Machine Learning Department
School of Computer Science, Carnegie Mellon University
Scalable Graphical Models for Social Networks
This thesis tackles the problems of efficiently learning large probabilistic models for sparse relational data. Recent dramatic increases in the collection of social network data and the rapid growth in probabilistic and statistical approaches to tractable machine learning made it possible to analyze networks with millions of people.
There are many questions one could ask about the formation, properties and dynamics in social networks. This thesis considers the following three questions: 1) given a set of interactions between people, what can be learned about the relations of these people without knowing the true underlying social network; 2) given additional information about each individual in the network, what can be done to improve understanding of their relations; 3) what are the dynamics underlying the formation and the evolution of social networks.

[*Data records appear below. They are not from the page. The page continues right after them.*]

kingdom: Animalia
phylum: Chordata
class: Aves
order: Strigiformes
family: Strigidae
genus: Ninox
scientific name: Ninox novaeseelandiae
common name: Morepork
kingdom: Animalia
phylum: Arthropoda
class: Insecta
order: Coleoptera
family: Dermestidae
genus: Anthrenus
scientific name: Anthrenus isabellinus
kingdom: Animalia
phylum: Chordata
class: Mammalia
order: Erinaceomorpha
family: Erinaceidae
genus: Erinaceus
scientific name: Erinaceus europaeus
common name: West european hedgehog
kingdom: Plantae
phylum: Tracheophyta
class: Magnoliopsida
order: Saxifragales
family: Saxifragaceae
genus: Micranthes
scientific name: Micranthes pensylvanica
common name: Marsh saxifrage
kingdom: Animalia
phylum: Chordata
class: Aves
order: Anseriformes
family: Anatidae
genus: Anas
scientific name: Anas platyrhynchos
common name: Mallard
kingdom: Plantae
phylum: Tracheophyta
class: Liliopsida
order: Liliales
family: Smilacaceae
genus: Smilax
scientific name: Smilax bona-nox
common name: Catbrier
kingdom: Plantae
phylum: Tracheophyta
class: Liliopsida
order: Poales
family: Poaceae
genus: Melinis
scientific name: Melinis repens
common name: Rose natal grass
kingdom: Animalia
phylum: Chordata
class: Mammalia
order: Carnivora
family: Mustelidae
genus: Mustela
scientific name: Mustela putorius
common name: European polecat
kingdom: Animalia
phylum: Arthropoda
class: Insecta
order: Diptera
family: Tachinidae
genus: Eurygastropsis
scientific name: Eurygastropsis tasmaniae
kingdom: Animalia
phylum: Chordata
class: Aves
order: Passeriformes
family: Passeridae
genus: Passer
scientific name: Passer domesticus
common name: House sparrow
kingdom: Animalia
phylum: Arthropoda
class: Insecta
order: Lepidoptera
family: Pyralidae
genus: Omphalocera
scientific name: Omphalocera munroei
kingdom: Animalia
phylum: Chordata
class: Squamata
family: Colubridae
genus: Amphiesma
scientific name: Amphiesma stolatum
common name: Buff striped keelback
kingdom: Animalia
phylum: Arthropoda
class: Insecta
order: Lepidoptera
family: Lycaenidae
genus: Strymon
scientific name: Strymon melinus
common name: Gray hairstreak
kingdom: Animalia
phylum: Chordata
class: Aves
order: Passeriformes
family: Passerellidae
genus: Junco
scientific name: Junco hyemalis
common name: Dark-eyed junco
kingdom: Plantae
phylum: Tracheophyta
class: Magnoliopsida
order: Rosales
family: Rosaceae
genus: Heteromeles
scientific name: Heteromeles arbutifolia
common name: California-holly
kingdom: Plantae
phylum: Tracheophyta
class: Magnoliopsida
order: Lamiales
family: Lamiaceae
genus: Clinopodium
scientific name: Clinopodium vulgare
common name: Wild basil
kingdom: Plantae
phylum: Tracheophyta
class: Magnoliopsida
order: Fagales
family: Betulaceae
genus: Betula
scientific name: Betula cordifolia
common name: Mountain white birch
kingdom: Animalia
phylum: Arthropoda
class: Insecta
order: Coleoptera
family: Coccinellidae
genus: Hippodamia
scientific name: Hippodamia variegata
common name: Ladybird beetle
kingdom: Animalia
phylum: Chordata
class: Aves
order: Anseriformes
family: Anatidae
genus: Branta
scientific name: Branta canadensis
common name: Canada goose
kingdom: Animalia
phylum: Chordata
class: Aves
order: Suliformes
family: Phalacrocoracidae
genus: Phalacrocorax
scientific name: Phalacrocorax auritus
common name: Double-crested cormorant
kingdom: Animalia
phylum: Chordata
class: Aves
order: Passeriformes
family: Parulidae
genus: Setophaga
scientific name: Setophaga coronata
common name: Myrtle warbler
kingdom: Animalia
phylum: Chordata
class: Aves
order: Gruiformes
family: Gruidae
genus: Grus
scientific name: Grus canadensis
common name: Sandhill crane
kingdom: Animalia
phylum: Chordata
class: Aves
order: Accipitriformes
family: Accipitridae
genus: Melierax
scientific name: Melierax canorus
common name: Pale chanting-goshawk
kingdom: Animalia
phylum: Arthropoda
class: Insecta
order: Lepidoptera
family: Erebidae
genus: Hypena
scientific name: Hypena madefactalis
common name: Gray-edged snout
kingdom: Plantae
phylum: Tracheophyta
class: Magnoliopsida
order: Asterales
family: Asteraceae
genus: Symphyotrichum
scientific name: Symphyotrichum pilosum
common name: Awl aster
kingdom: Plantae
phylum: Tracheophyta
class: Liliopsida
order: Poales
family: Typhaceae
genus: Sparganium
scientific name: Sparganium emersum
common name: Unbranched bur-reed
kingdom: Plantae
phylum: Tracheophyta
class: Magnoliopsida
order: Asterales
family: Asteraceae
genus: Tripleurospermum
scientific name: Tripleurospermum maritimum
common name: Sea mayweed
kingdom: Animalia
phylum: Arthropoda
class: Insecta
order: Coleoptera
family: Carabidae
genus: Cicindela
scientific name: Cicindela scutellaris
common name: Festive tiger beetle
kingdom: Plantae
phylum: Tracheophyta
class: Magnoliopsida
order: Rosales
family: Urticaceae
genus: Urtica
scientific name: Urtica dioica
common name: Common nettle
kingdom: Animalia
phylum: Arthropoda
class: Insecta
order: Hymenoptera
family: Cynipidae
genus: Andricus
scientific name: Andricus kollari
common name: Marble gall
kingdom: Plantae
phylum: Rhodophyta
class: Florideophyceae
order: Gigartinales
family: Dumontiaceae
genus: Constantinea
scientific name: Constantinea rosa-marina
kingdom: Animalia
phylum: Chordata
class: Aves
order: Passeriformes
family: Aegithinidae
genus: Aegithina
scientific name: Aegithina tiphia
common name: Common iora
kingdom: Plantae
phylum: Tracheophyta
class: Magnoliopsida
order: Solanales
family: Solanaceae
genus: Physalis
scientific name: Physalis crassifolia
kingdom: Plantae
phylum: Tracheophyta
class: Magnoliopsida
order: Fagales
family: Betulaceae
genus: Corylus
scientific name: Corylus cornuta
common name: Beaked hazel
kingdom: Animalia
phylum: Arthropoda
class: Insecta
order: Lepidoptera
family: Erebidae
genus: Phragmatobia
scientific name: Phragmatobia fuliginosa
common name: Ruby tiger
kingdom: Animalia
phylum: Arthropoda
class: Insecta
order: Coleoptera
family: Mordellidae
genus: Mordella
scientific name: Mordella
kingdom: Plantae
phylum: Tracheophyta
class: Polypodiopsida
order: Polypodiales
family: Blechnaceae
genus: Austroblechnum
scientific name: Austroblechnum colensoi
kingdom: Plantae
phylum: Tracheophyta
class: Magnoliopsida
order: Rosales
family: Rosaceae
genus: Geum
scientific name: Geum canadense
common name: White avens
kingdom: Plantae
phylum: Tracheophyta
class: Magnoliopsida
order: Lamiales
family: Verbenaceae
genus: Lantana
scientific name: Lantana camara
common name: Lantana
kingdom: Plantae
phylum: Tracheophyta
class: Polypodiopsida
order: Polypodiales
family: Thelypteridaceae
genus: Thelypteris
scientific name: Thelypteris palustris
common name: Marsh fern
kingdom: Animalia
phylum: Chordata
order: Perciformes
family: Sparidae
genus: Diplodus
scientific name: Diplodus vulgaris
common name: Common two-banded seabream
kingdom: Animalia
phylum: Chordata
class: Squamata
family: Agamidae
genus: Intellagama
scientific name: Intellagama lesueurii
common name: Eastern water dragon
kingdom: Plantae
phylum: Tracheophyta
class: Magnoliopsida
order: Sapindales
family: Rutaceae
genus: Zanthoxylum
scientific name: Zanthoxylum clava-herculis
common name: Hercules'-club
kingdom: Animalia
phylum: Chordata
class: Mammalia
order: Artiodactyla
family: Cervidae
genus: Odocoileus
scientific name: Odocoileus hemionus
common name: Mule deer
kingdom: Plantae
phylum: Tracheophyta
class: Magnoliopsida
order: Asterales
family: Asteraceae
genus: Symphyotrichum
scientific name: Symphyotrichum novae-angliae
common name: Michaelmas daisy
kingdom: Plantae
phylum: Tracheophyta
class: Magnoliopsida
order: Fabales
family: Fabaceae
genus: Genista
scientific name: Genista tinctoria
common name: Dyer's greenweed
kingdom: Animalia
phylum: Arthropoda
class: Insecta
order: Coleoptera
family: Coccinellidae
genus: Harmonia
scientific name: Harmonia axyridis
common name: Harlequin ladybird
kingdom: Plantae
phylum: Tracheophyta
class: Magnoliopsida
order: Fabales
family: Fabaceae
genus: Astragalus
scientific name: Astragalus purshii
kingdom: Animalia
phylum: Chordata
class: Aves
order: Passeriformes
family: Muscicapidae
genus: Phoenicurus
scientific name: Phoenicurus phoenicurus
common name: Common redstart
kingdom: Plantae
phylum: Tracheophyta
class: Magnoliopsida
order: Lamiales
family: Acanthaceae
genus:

We introduce new algorithms and models for learning about relations in a social network and evolution of those relations over time. We present a scalable search procedure for learning Bayesian Networks from the binary events data, i.e. this structure learning algorithm is based solely on the information about people's participation in the set of given events. We present learning results on very large (up to three million nodes) Bayesian Networks and show how they can be used to understand more about the underlying social networks. We extend this model by incorporating information about individuals, such as their affiliation and interests. We use block modeling to both improve the quality of our Bayesian Networks and learn more about group interaction patterns.
Finally, we introduce a generative mechanism that provides an explanation of the social network evolution. This dynamic generative model is of exploratory nature.
The described models and learning algorithms have one thing in common: they are all motivated by real life phenomena.